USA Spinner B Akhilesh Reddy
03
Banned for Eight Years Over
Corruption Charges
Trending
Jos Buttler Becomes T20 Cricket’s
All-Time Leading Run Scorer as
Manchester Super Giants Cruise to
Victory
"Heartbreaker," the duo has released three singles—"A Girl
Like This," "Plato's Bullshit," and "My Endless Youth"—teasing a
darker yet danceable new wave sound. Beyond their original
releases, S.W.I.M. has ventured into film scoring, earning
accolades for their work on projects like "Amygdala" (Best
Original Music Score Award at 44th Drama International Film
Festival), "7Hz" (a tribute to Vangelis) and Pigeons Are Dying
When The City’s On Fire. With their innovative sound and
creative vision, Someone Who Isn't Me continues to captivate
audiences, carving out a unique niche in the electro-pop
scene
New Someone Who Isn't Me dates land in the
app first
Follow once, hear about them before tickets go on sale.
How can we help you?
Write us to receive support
-=-=-
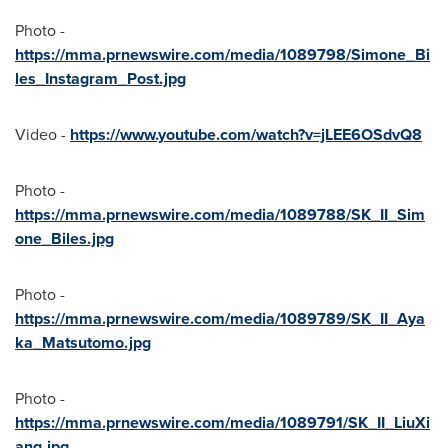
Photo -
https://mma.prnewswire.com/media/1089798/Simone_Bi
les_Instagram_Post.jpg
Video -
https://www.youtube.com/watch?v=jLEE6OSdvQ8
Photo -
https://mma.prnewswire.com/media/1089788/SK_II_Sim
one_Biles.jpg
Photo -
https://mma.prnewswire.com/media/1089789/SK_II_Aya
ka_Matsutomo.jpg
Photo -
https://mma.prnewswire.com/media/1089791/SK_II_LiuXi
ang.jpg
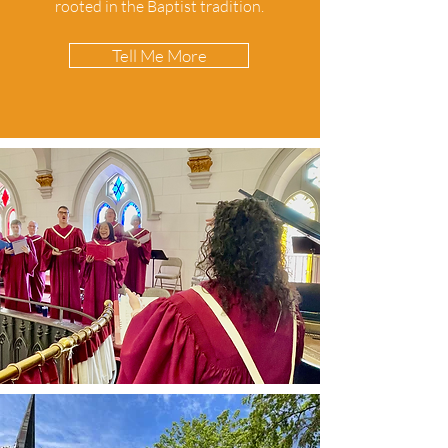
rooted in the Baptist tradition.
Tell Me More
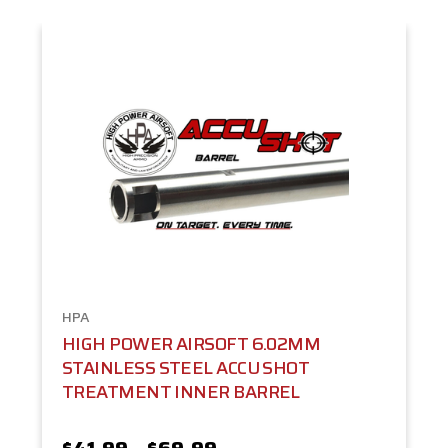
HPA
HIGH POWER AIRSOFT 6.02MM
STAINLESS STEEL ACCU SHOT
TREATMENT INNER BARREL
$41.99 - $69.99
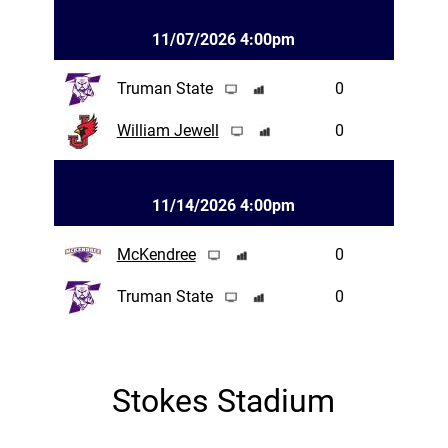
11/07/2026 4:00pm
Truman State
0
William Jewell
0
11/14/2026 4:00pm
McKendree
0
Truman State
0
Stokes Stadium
-=-=-
Would you print, exactly as written, every line above from the one holding "USA Spinner B Akhilesh Reddy" through the one holding "releases, S.W.I.M. has", with both included and no other lines?

__RESPONSE AREA__.
USA Spinner B Akhilesh Reddy
03
Banned for Eight Years Over
Corruption Charges
Trending
Jos Buttler Becomes T20 Cricket’s
All-Time Leading Run Scorer as
Manchester Super Giants Cruise to
Victory
"Heartbreaker," the duo has released three singles—"A Girl
Like This," "Plato's Bullshit," and "My Endless Youth"—teasing a
darker yet danceable new wave sound. Beyond their original
releases, S.W.I.M. has ventured into film scoring, earning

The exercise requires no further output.